Load the training data.

dataSetDir = fullfile(toolboxdir('vision'),'visiondata','triangleImages');
imageDir = fullfile(dataSetDir,'trainingImages');
labelDir = fullfile(dataSetDir,'trainingLabels');

Create an image datastore for the images.

imds = imageDatastore(imageDir);

Create a pixelLabelDatastore for the ground truth pixel labels.
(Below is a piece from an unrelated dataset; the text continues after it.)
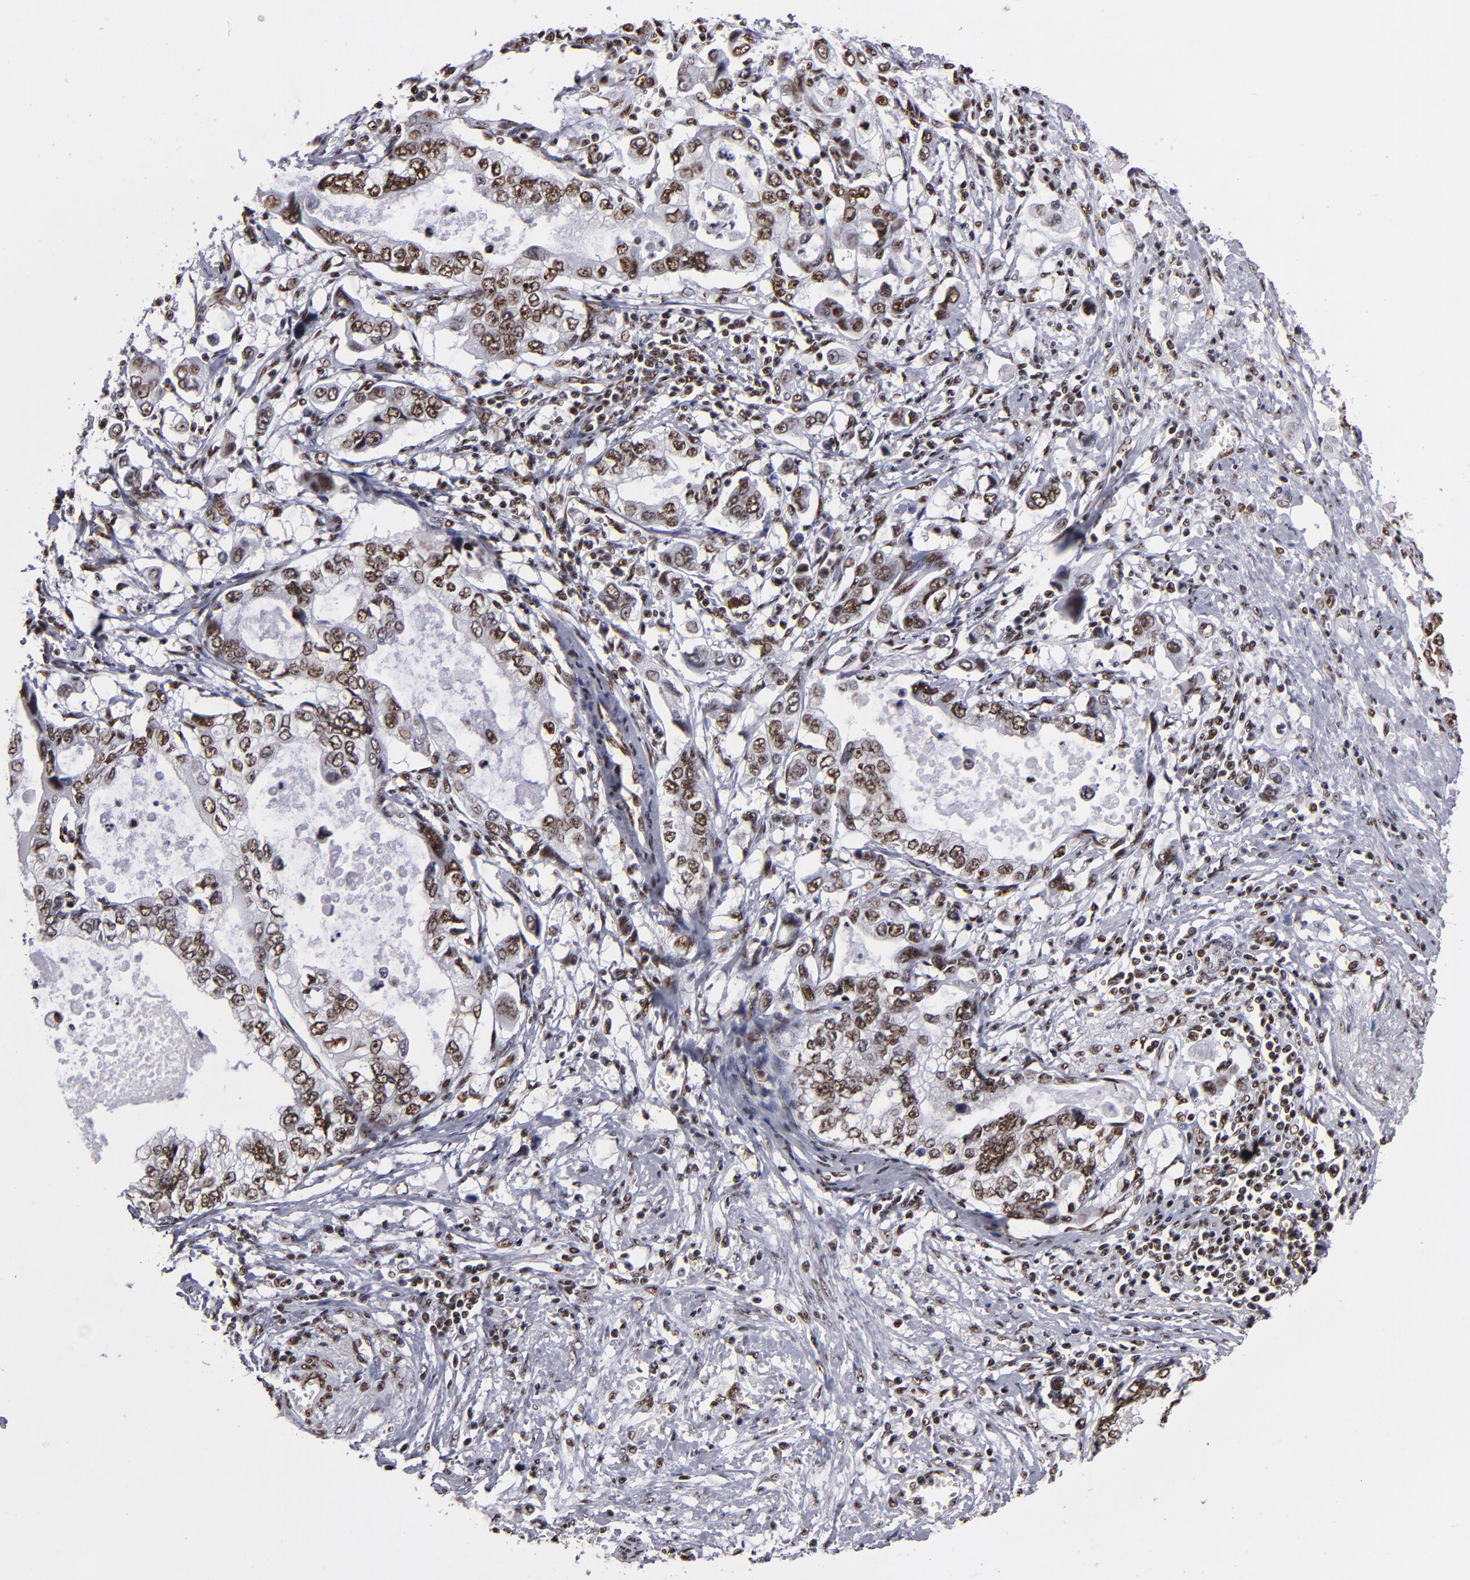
{"staining": {"intensity": "moderate", "quantity": ">75%", "location": "nuclear"}, "tissue": "stomach cancer", "cell_type": "Tumor cells", "image_type": "cancer", "snomed": [{"axis": "morphology", "description": "Adenocarcinoma, NOS"}, {"axis": "topography", "description": "Pancreas"}, {"axis": "topography", "description": "Stomach, upper"}], "caption": "High-power microscopy captured an immunohistochemistry photomicrograph of stomach cancer (adenocarcinoma), revealing moderate nuclear expression in about >75% of tumor cells. The staining was performed using DAB, with brown indicating positive protein expression. Nuclei are stained blue with hematoxylin.", "gene": "MRE11", "patient": {"sex": "male", "age": 77}}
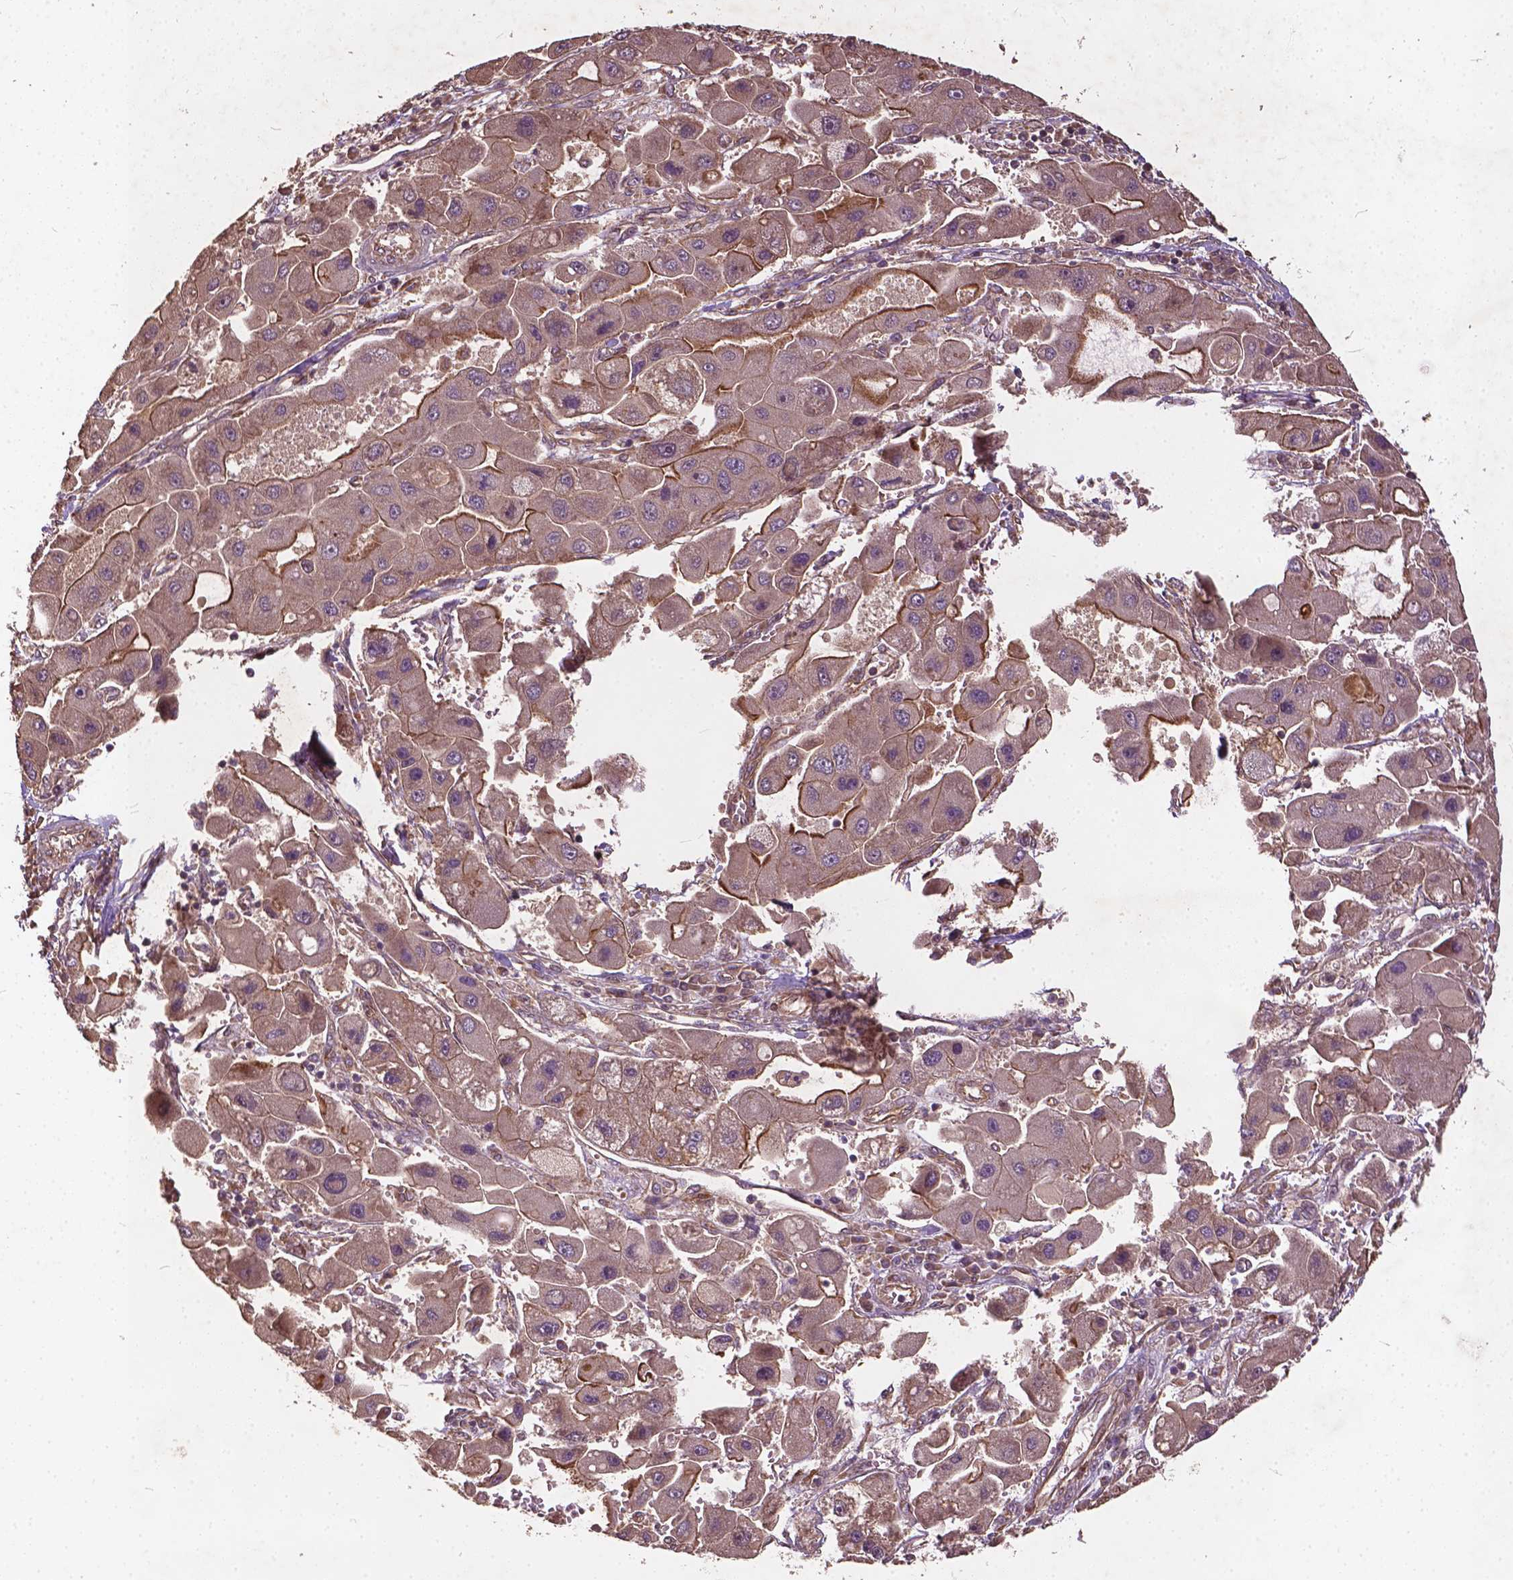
{"staining": {"intensity": "moderate", "quantity": "25%-75%", "location": "cytoplasmic/membranous"}, "tissue": "liver cancer", "cell_type": "Tumor cells", "image_type": "cancer", "snomed": [{"axis": "morphology", "description": "Carcinoma, Hepatocellular, NOS"}, {"axis": "topography", "description": "Liver"}], "caption": "There is medium levels of moderate cytoplasmic/membranous positivity in tumor cells of liver cancer, as demonstrated by immunohistochemical staining (brown color).", "gene": "UBXN2A", "patient": {"sex": "male", "age": 24}}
classNames = ["triangle","background"];
labelIDs   = [255 0];
pxds = pixelLabelDatastore(labelDir,classNames,labelIDs);

Visualize training images and ground truth pixel labels.

I = read(imds);
C = read(pxds);

I = imresize(I,5);
L = imresize(uint8(C{1}),5);
imshowpair(I,L,'montage')

Create a semantic segmentation network. This network uses a simple semantic segmentation network based on a downsampling and upsampling design.

numFilters = 64;
filterSize = 3;
numClasses = 2;
layers = [
    imageInputLayer([32 32 1])
    convolution2dLayer(filterSize,numFilters,'Padding',1)
    reluLayer()
    maxPooling2dLayer(2,'Stride',2)
    convolution2dLayer(filterSize,numFilters,'Padding',1)
    reluLayer()
    transposedConv2dLayer(4,numFilters,'Stride',2,'Cropping',1);
    convolution2dLayer(1,numClasses);
    softmaxLayer()
    pixelClassificationLayer()
    ];

Setup training options.

opts = trainingOptions('sgdm', ...
    'InitialLearnRate',1e-3, ...
    'MaxEpochs',100, ...
    'MiniBatchSize',64);

Combine the image and pixel label datastore for training.

trainingData = combine(imds,pxds);

Train the network.

net = trainNetwork(trainingData,layers,opts);
Training on single CPU.
Initializing input data normalization.
|========================================================================================|
|  Epoch  |  Iteration  |  Time Elapsed  |  Mini-batch  |  Mini-batch  |  Base Learning  |
|         |             |   (hh:mm:ss)   |   Accuracy   |     Loss     |      Rate       |
|========================================================================================|
|       1 |           1 |       00:00:00 |       58.11% |       1.3458 |          0.0010 |
|      17 |          50 |       00:00:12 |       97.30% |       0.0924 |          0.0010 |
|      34 |         100 |       00:00:24 |       98.09% |       0.0575 |          0.0010 |
|      50 |         150 |       00:00:37 |       98.56% |       0.0424 |          0.0010 |
|      67 |         200 |       00:00:49 |       98.48% |       0.0435 |          0.0010 |
|      84 |         250 |       00:01:02 |       98.66% |       0.0363 |          0.0010 |
|     100 |         300 |       00:01:14 |       98.90% |       0.0310 |          0.0010 |
|========================================================================================|
Training finished: Reached final iteration.

Read and display a test image.

testImage = imread('triangleTest.jpg');
imshow(testImage)

Segment the test image and display the results.

C = semanticseg(testImage,net);
B = labeloverlay(testImage,C);
imshow(B)